- THE TASK: The line that contains "Muerte Por Negligencia" marks the start. Please set it down, with every later line of the data, exactly and without pictures.

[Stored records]
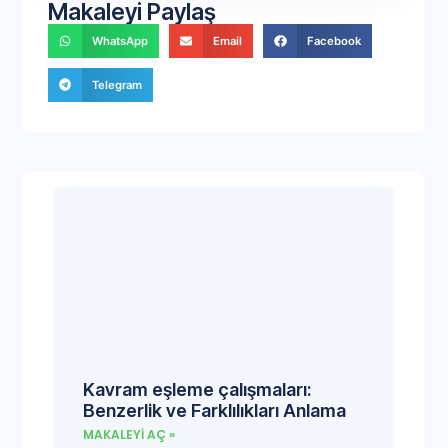
Makaleyi Paylaş
WhatsApp
Email
Facebook
Telegram
Kavram eşleme çalışmaları:
Benzerlik ve Farklılıkları Anlama
MAKALEYI AÇ »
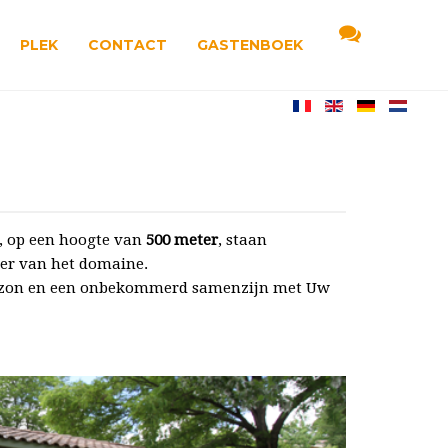
PLEK
CONTACT
GASTENBOEK
d, op een hoogte van
500 meter
, staan
eer van het domaine.
de zon en een onbekommerd samenzijn met Uw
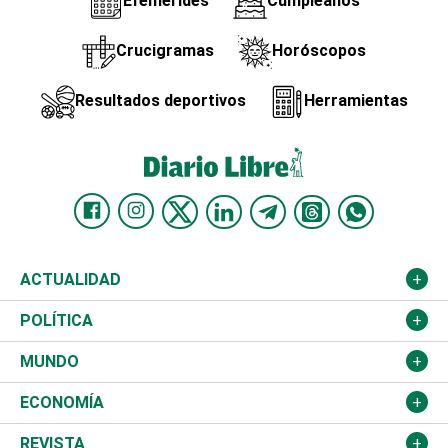
Efemérides
Cumpleaños
Crucigramas
Horóscopos
Resultados deportivos
Herramientas
ACTUALIDAD
Nacional
POLÍTICA
Ciudad
Partidos
MUNDO
Educación
JCE
Estados Unidos
ECONOMÍA
Salud
TSE
América Latina
Finanzas
REVISTA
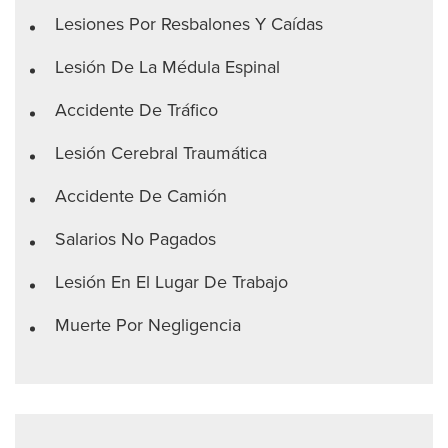
Lesiones Por Resbalones Y Caídas
Lesión De La Médula Espinal
Accidente De Tráfico
Lesión Cerebral Traumática
Accidente De Camión
Salarios No Pagados
Lesión En El Lugar De Trabajo
Muerte Por Negligencia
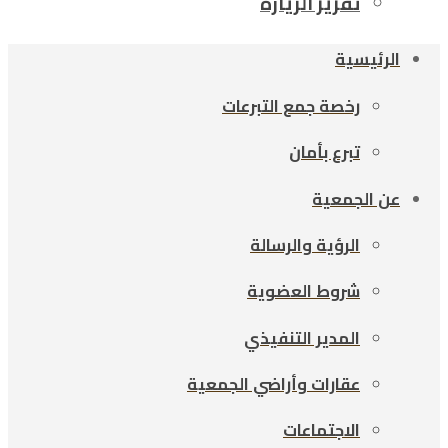
تقرير الزيارة
الرئيسية
رخصة جمع التبرعات
تبرع بأمان
عن الجمعية
الرؤية والرسالة
شروط العضوية
المدير التنفيذي
عقارات وأراضي الجمعية
الاجتماعات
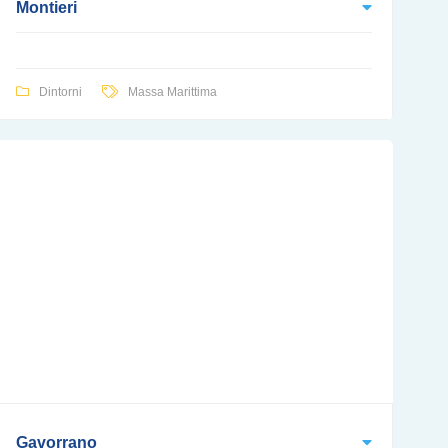
Montieri
Dintorni
Massa Marittima
Gavorrano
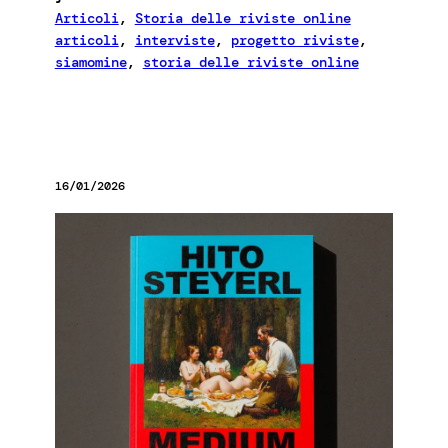
Articoli
, 
Storia delle riviste online
articoli
, 
interviste
, 
progetto riviste
, 
siamomine
, 
storia delle riviste online
16/01/2026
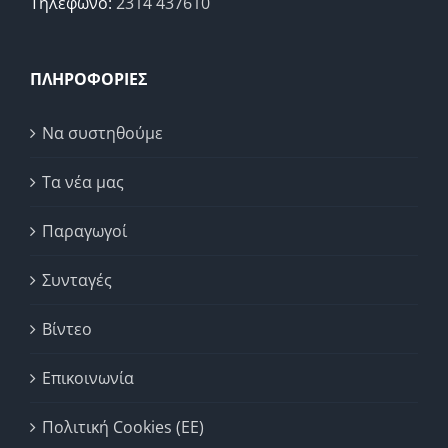
Τηλέφωνο:
2314 437610
ΠΛΗΡΟΦΟΡΙΕΣ
Να συστηθούμε
Τα νέα μας
Παραγωγοί
Συνταγές
Βίντεο
Επικοινωνία
Πολιτική Cookies (ΕΕ)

- REPLY:
Muerte Por Negligencia
تقرير الزيارة
الرئيسية
رخصة جمع التبرعات
تبرع بأمان
عن الجمعية
الرؤية والرسالة
شروط العضوية
المدير التنفيذي
عقارات وأراضي الجمعية
الاجتماعات
Montieri
Dintorni
Massa Marittima
Gavorrano
Articoli
, 
Storia delle riviste online
articoli
, 
interviste
, 
progetto riviste
, 
siamomine
, 
storia delle riviste online
16/01/2026
Τηλέφωνο:
2314 437610
ΠΛΗΡΟΦΟΡΙΕΣ
Να συστηθούμε
Τα νέα μας
Παραγωγοί
Συνταγές
Βίντεο
Επικοινωνία
Πολιτική Cookies (ΕΕ)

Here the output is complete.